The primary ingredient of gas–methane–is a leading cause of climate change, responsible for roughly a quarter of human-caused global warming. Methane is released at all stages of the gas system, from drilling and production to pipeline distribution to use in our homes, including from gas stoves. Researchers at Stanford estimated that methane leaking from gas stoves over one year has a climate impact comparable to the annual carbon dioxide emissions of half a million gasoline-powered cars.

Policy changes to transition away from gas stoves will help prevent climate change in addition to improving air quality and health. Roughly 60 jurisdictions across several states have already moved in this direction by adopting requirements for all-electric appliances in new construction. That includes America’s most populated city, New York City, which recently banned gas hookups for all new buildings by 2027.

These measures are critical, but they don’t address the tens of millions of existing gas stoves, many of them in poorly ventilated, higher risk households. To that end, lawmakers should facilitate indoor air quality testing in public housing and other at-risk households and require landlords, where necessary, to protect their tenants and phase out gas-powered appliances. They should also take steps to offer families who own their homes financial assistance and incentives to retire their gas stoves and purchase an electric replacement – something included in the stalled Build Back Better Act before Congress.

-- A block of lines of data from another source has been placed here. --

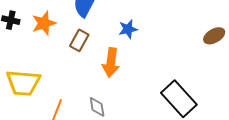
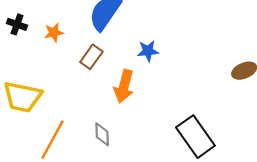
orange star: (44, 23) -> (54, 33), size x0.7

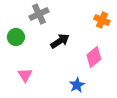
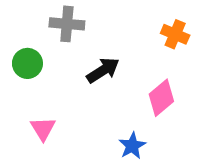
gray cross: (39, 14) -> (67, 24), turned 30

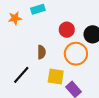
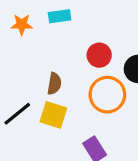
yellow square: (56, 76) -> (53, 115), moved

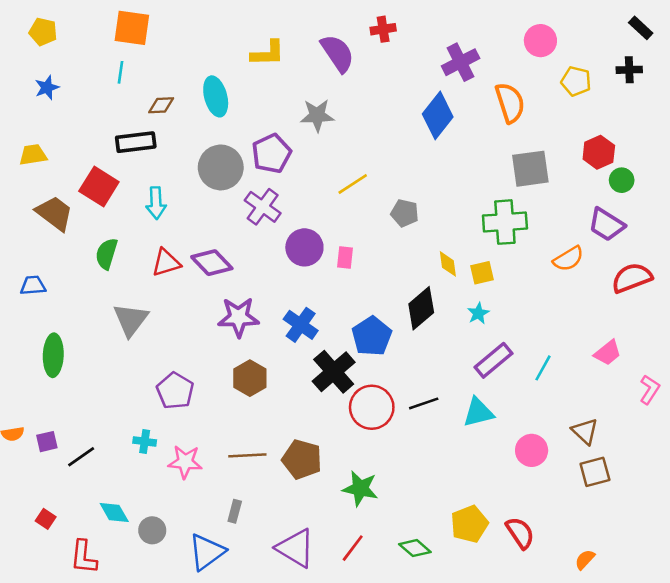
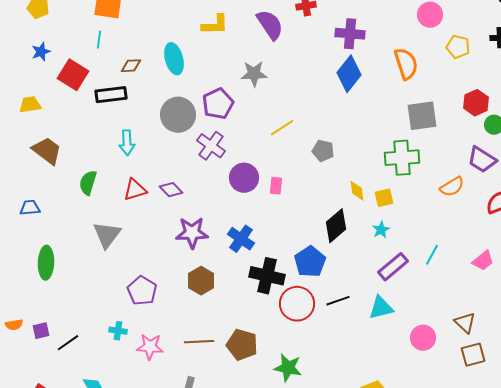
purple cross: (461, 62) -> (350, 34), moved, turned 32
red square: (99, 187) -> (73, 75), moved
purple diamond: (212, 263) -> (171, 190), size x0.7
blue pentagon: (372, 336) -> (310, 262), moved
cyan line: (543, 368) -> (432, 255), moved
black cross: (334, 372) -> (267, 276), turned -36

This would begin an affordable, equitable, and necessary transition to electric stoves. And it would acknowledge a simple truth: Gas stoves put children at risk every day. We can do something about it–so we should.

Wynne Armand is a primary care physician at Massachusetts General Hospital Chelsea HealthCare Center and associate director of the MGH Center for the Environment and Health. Her opinion does not necessarily reflect the position of Mass General Brigham.